H&M last year teamed up with Versace in a collection it said garnered “huge interest” and has worked with Madonna and Jimmy Choo previously.
“It’s great when designers like Anna Dello Russo or Versace come in and do a line as it is more fun and wearable than high-end fashion,” said Gemma Carmichael, 23, an assistant to fashion stylists in London.

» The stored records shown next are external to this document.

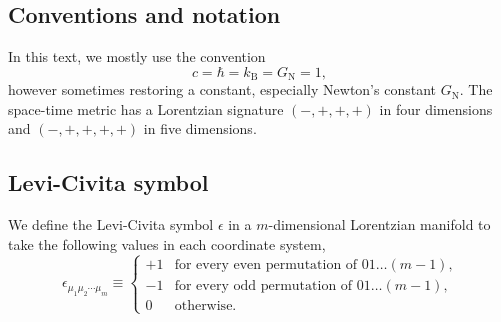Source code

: \documentclass[12pt,twoside]{book}
\begin{document}

\begin{appendices}

\renewcommand{\chaptermark}[1]{%
\markboth{Appendix%
\ \thechapter.%
\ #1}{}}

\renewcommand{\sectionmark}[1]{%
\markright{
\thesection%
\ #1}{}}

\fancyhead{} %
\fancyhead[RO,LE]{\thepage}
\fancyhead[RE]{\leftmark}
\fancyhead[LO]{\rightmark}
\fancyfoot{} %
\renewcommand{\headrulewidth}{0.4pt}


\chapter{Conventions and notation}

In this text, we mostly use the convention
\begin{equation}
c = \hbar = k_{\mathrm{B}} = G_{\mathrm{N}} =1,
\end{equation}
however sometimes restoring a constant, especially Newton's constant $G_{\mathrm{N}}$.
The space-time metric has a Lorentzian signature $(-,+,+,+)$ in four dimensions and $(-,+,+,+,+)$ in five dimensions.


\section{Levi-Civita symbol}\label{App:LC-symbol}

We define the Levi-Civita symbol $\epsilon$ in a $m$-dimensional Lorentzian manifold to take the following values in each coordinate system,
\begin{equation}\label{LC-symbol}
\epsilon_{\mu_{1}\mu_{2}\cdots\mu_{m}} \equiv \begin{cases}
+1 & \text{for every even permutation of $01\dots(m-1)$,} \\
-1 & \text{for every odd permutation of $01\dots(m-1)$,} \\
0 & \text{otherwise.}
\end{cases}
\end{equation}


\end{appendices}
\end{document}
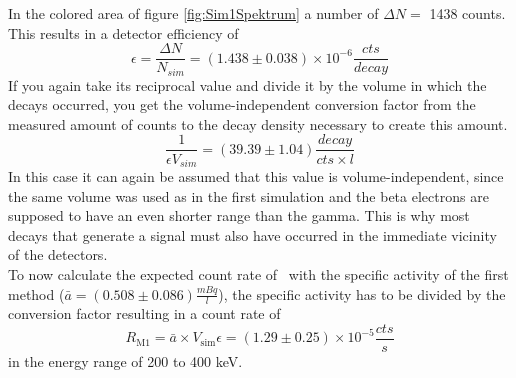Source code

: \documentclass[encoding=utf8,british]{tumphthesis}
\begin{document}
In the colored area of figure \ref{fig:Sim1Spektrum} a number of $\Delta N =$ 1438 counts.
This results in a detector efficiency of 
\begin{equation*}
\epsilon = \frac{\Delta N}{N_{sim}} = (1.438 \pm 0.038) \times 10^{-6} \frac{\unit{cts}}{\unit{decay}}
\end{equation*}
If you again take its reciprocal value and divide it by the volume in which the decays occurred, you get the volume-independent conversion factor from the measured amount of counts to the decay density necessary to create this amount.
\begin{equation*}
\frac{1}{\epsilon V_{sim}} = (39.39 \pm 1.04) \frac{\unit{decay}}{\unit{cts \times l}}
\end{equation*}
In this case it can again be assumed that this value is volume-independent, since the same volume was used as in the first simulation and the beta electrons are supposed to have an even shorter range than the gamma.
This is why most decays that generate a signal must also have occurred in the immediate vicinity of the detectors.
\\

To now calculate the expected count rate of \Kr\ with the specific activity of the first method ($\bar{a} = (0.508\pm0.086)\frac{\unit{mBq}}{\unit{l}}$), the specific activity has to be divided by the conversion factor resulting in a count rate of 
\begin{equation*}
R_{\mathrm{M1}} = \bar{a} \times V_{\mathrm{sim}} \epsilon =  (1.29\pm0.25) \times 10^{-5} \frac{\unit{cts}}{\unit{s}}
\end{equation*}
in the energy range of 200 to 400 keV.
\end{document}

Though the special collections don’t have a big impact on overall sales, they help infuse the company’s regular lineup with a greater sense of style and give H&M more credibility in the fashion world, said Manfred Abraham, head of consulting at London-based Interbrand.
“They are learning from the designers they are working with and they are incorporating that into their collections,” Abraham said. “H&M is taking a more extreme step into fashion.”
Consumers who buy Margiela’s creations, though, may not return to snap up H&M staples such as $10 leggings and $8 T-shirts, so the collections offer diminishing returns for the company, said Chris Nurko, the chairman of branding consultancy FutureBrand.
“Designer exclusives can be very limiting,” he said. “It is not a long-term viable solution for the master brand H&M.”
H&M, which opened its first store in Sweden in 1947, has been slower to diversify than Inditex. Brands other than Zara account for 62 percent of the Spanish company’s outlets and 35 percent of revenue. At H&M, by contrast, the four non-flagship brands – COS, Monki, Weekday and Cheap Monday – represent roughly 5 percent of total stores. Next spring, H&M will add a sixth brand, & Other Stories, with about 10 outlets across Europe selling pricier clothing, lingerie and accessories.
H&M must “take advantage of the relationship they have built with teenagers and exploit it when those teenagers grow up,” said Armando Branchini, founder of Milan-based consultancy Intercorporate. “Zara has an assortment that can be suitable for teenagers but also for their parents.”
– With assistance from Manuel Baigorri in Madrid.